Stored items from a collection
■ ■ ■ ■ ■
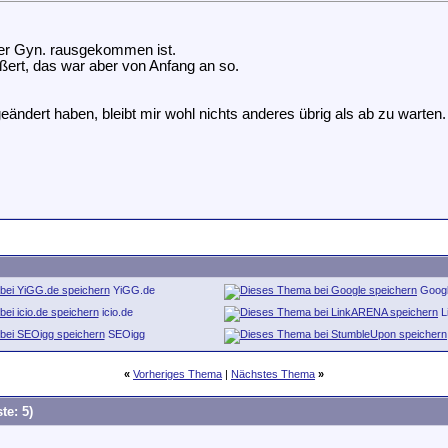
 der Gyn. rausgekommen ist.
ößert, das war aber von Anfang an so.
dert haben, bleibt mir wohl nichts anderes übrig als ab zu warten.
YiGG.de
Goog
icio.de
L
SEOigg
«
Vorheriges Thema
|
Nächstes Thema
»
te: 5)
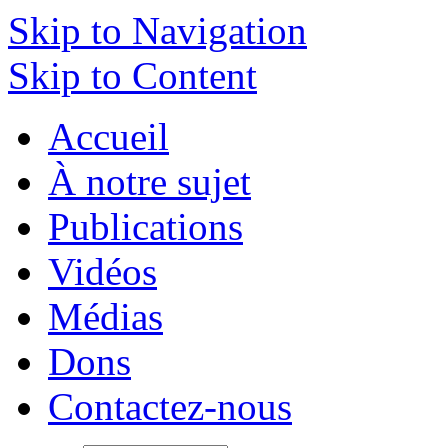
Skip to Navigation
Skip to Content
Accueil
À notre sujet
Publications
Vidéos
Médias
Dons
Contactez-nous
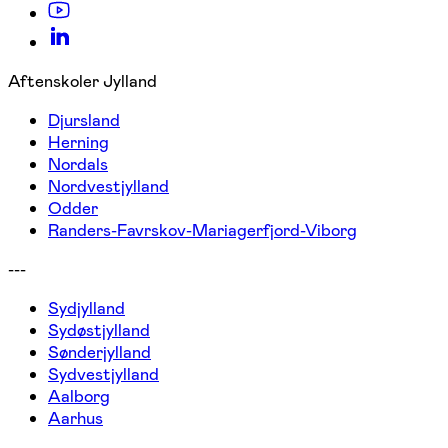
Aftenskoler Jylland
Djursland
Herning
Nordals
Nordvestjylland
Odder
Randers-Favrskov-Mariagerfjord-Viborg
---
Sydjylland
Sydøstjylland
Sønderjylland
Sydvestjylland
Aalborg
Aarhus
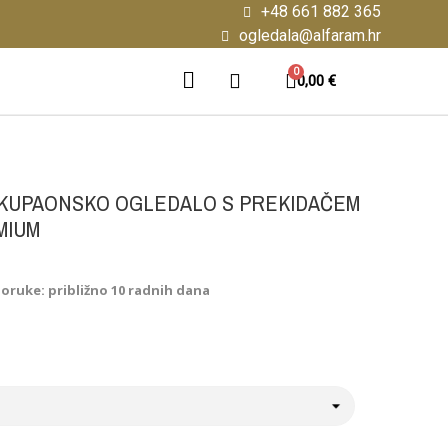
+48 661 882 365
ogledala@alfaram.hr
0,00 €
KUPAONSKO OGLEDALO S PREKIDAČEM
MIUM
poruke: približno 10 radnih dana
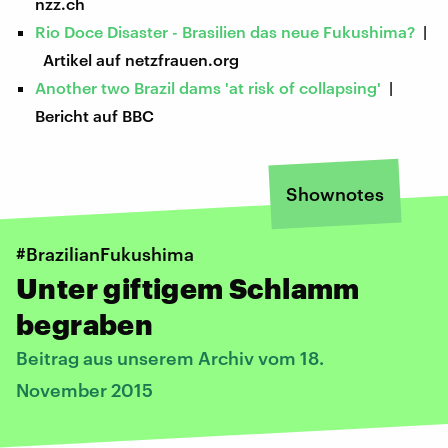
nzz.ch
Rio Doce Disaster - Brasilien das neue Fukushima?
|
Artikel auf netzfrauen.org
Another two Brazil dams 'at risk of collapsing'
|
Bericht auf BBC
Shownotes
#BrazilianFukushima
Unter giftigem Schlamm
begraben
Beitrag aus unserem Archiv vom 18.
November 2015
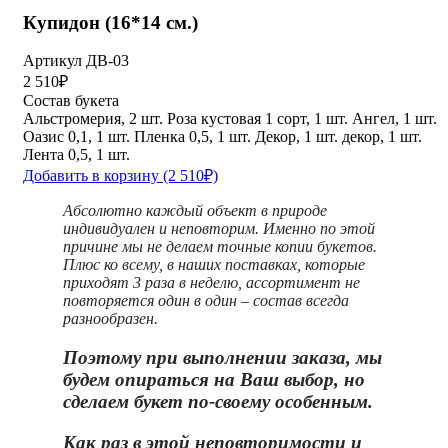
Купидон (16*14 см.)
Артикул ДВ-03
2 510₽
Состав букета
Альстромерия, 2 шт.
Роза кустовая 1 сорт, 1 шт.
Ангел, 1 шт.
Оазис 0,1, 1 шт.
Пленка 0,5, 1 шт.
Декор, 1 шт.
декор, 1 шт.
Лента 0,5, 1 шт.
Добавить в корзину
(2 510₽)
Абсолютно каждый объект в природе
индивидуален и неповторим. Именно по этой
причине мы не делаем точные копии букетов.
Плюс ко всему, в наших поставках, которые
приходят 3 раза в неделю, ассортимент не
повторяется один в один – состав всегда
разнообразен.
Поэтому при выполнении заказа, мы
будем опираться на Ваш выбор, но
сделаем букет по-своему особенным.
Как раз в этой неповторимости и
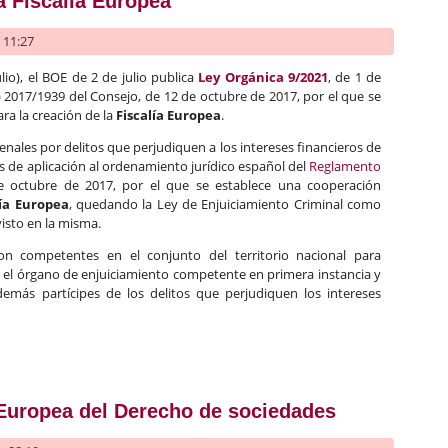
a Fiscalía Europea
- 11:27
lio), el BOE de 2 de julio publica
Ley Orgánica 9/2021
, de 1 de
) 2017/1939 del Consejo, de 12 de octubre de 2017, por el que se
ra la creación de la
Fiscalía Europea
.
enales por delitos que perjudiquen a los intereses financieros de
s de aplicación al ordenamiento jurídico español del
Reglamento
 octubre de 2017, por el que se establece una cooperación
lía Europea
, quedando la Ley de Enjuiciamiento Criminal como
visto en la misma.
n competentes en el conjunto del territorio nacional para
te el órgano de enjuiciamiento competente en primera instancia y
demás partícipes de los delitos que perjudiquen los intereses
 de la Fiscalía Europea
 Europea del Derecho de sociedades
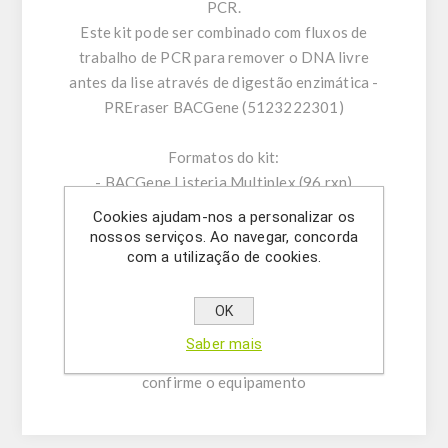
PCR.
Este kit pode ser combinado com fluxos de
trabalho de PCR para remover o DNA livre
antes da lise através de digestão enzimática -
PREraser BACGene (5123222301)
Formatos do kit:
- BACGene Listeria Multiplex (96 rxn)
(5123221901)
Cookies ajudam-nos a personalizar os
- BACGene Listeria Multiplex (96x10 rxn)
nossos serviços. Ao navegar, concorda
com a utilização de cookies.
(5123221911)
- BACGene Listeria Multiplex (HTP) (96x10
rxn) (5123221910)
OK
Saber mais
Certificação AOAC e AFNOR (por favor,
confirme o equipamento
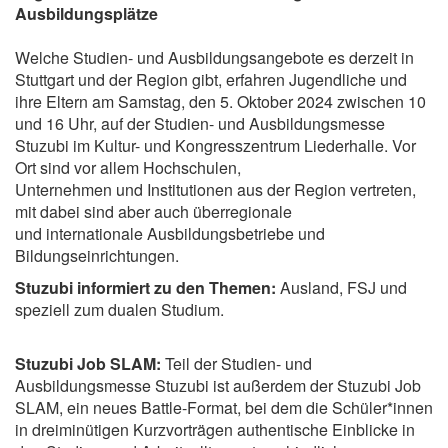
Ausbildungsplätze
Welche Studien- und Ausbildungsangebote es derzeit in
Stuttgart und der Region gibt, erfahren Jugendliche und
ihre Eltern am Samstag, den 5. Oktober 2024 zwischen 10
und 16 Uhr, auf der Studien- und Ausbildungsmesse
Stuzubi im Kultur- und Kongresszentrum Liederhalle. Vor
Ort sind vor allem Hochschulen,
Unternehmen und Institutionen aus der Region vertreten,
mit dabei sind aber auch überregionale
und internationale Ausbildungsbetriebe und
Bildungseinrichtungen.
Stuzubi informiert zu den Themen:
Ausland, FSJ und
speziell zum dualen Studium.
Stuzubi Job SLAM:
Teil der Studien- und
Ausbildungsmesse Stuzubi ist außerdem der Stuzubi Job
SLAM, ein neues Battle-Format, bei dem die Schüler*innen
in dreiminütigen Kurzvorträgen authentische Einblicke in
■ ■ ■ ■ ■
#### INSTRUCTIONS FOR THE TASK:
Leave the pictures out and reproduce all of the records exactly.

#### COMPLETED TASK:
 der Gyn. rausgekommen ist.
ößert, das war aber von Anfang an so.
dert haben, bleibt mir wohl nichts anderes übrig als ab zu warten.
YiGG.de
Goog
icio.de
L
SEOigg
«
Vorheriges Thema
|
Nächstes Thema
»
te: 5)
Skip to Navigation
Skip to Content
Accueil
À notre sujet
Publications
Vidéos
Médias
Dons
Contactez-nous
Aftenskoler Jylland
Djursland
Herning
Nordals
Nordvestjylland
Odder
Randers-Favrskov-Mariagerfjord-Viborg
---
Sydjylland
Sydøstjylland
Sønderjylland
Sydvestjylland
Aalborg
Aarhus
+48 661 882 365
ogledala@alfaram.hr
0,00 €
KUPAONSKO OGLEDALO S PREKIDAČEM
MIUM
poruke: približno 10 radnih dana
nzz.ch
Rio Doce Disaster - Brasilien das neue Fukushima?
|
Artikel auf netzfrauen.org
Another two Brazil dams 'at risk of collapsing'
|
Bericht auf BBC
Shownotes
#BrazilianFukushima
Unter giftigem Schlamm
begraben
Beitrag aus unserem Archiv vom 18.
November 2015
Купидон (16*14 см.)
Артикул ДВ-03
2 510₽
Состав букета
Альстромерия, 2 шт.
Роза кустовая 1 сорт, 1 шт.
Ангел, 1 шт.
Оазис 0,1, 1 шт.
Пленка 0,5, 1 шт.
Декор, 1 шт.
декор, 1 шт.
Лента 0,5, 1 шт.
Добавить в корзину
(2 510₽)
Абсолютно каждый объект в природе
индивидуален и неповторим. Именно по этой
причине мы не делаем точные копии букетов.
Плюс ко всему, в наших поставках, которые
приходят 3 раза в неделю, ассортимент не
повторяется один в один – состав всегда
разнообразен.
Поэтому при выполнении заказа, мы
будем опираться на Ваш выбор, но
сделаем букет по-своему особенным.
Как раз в этой неповторимости и
a Fiscalía Europea
- 11:27
lio), el BOE de 2 de julio publica
Ley Orgánica 9/2021
, de 1 de
) 2017/1939 del Consejo, de 12 de octubre de 2017, por el que se
ra la creación de la
Fiscalía Europea
.
enales por delitos que perjudiquen a los intereses financieros de
s de aplicación al ordenamiento jurídico español del
Reglamento
 octubre de 2017, por el que se establece una cooperación
lía Europea
, quedando la Ley de Enjuiciamiento Criminal como
visto en la misma.
n competentes en el conjunto del territorio nacional para
te el órgano de enjuiciamiento competente en primera instancia y
demás partícipes de los delitos que perjudiquen los intereses
 de la Fiscalía Europea
 Europea del Derecho de sociedades
PCR.
Este kit pode ser combinado com fluxos de
trabalho de PCR para remover o DNA livre
antes da lise através de digestão enzimática -
PREraser BACGene (5123222301)
Formatos do kit:
- BACGene Listeria Multiplex (96 rxn)
(5123221901)
Cookies ajudam-nos a personalizar os
- BACGene Listeria Multiplex (96x10 rxn)
nossos serviços. Ao navegar, concorda
com a utilização de cookies.
(5123221911)
- BACGene Listeria Multiplex (HTP) (96x10
rxn) (5123221910)
OK
Saber mais
Certificação AOAC e AFNOR (por favor,
confirme o equipamento
Ausbildungsplätze
Welche Studien- und Ausbildungsangebote es derzeit in
Stuttgart und der Region gibt, erfahren Jugendliche und
ihre Eltern am Samstag, den 5. Oktober 2024 zwischen 10
und 16 Uhr, auf der Studien- und Ausbildungsmesse
Stuzubi im Kultur- und Kongresszentrum Liederhalle. Vor
Ort sind vor allem Hochschulen,
Unternehmen und Institutionen aus der Region vertreten,
mit dabei sind aber auch überregionale
und internationale Ausbildungsbetriebe und
Bildungseinrichtungen.
Stuzubi informiert zu den Themen:
Ausland, FSJ und
speziell zum dualen Studium.
Stuzubi Job SLAM:
Teil der Studien- und
Ausbildungsmesse Stuzubi ist außerdem der Stuzubi Job
SLAM, ein neues Battle-Format, bei dem die Schüler*innen
in dreiminütigen Kurzvorträgen authentische Einblicke in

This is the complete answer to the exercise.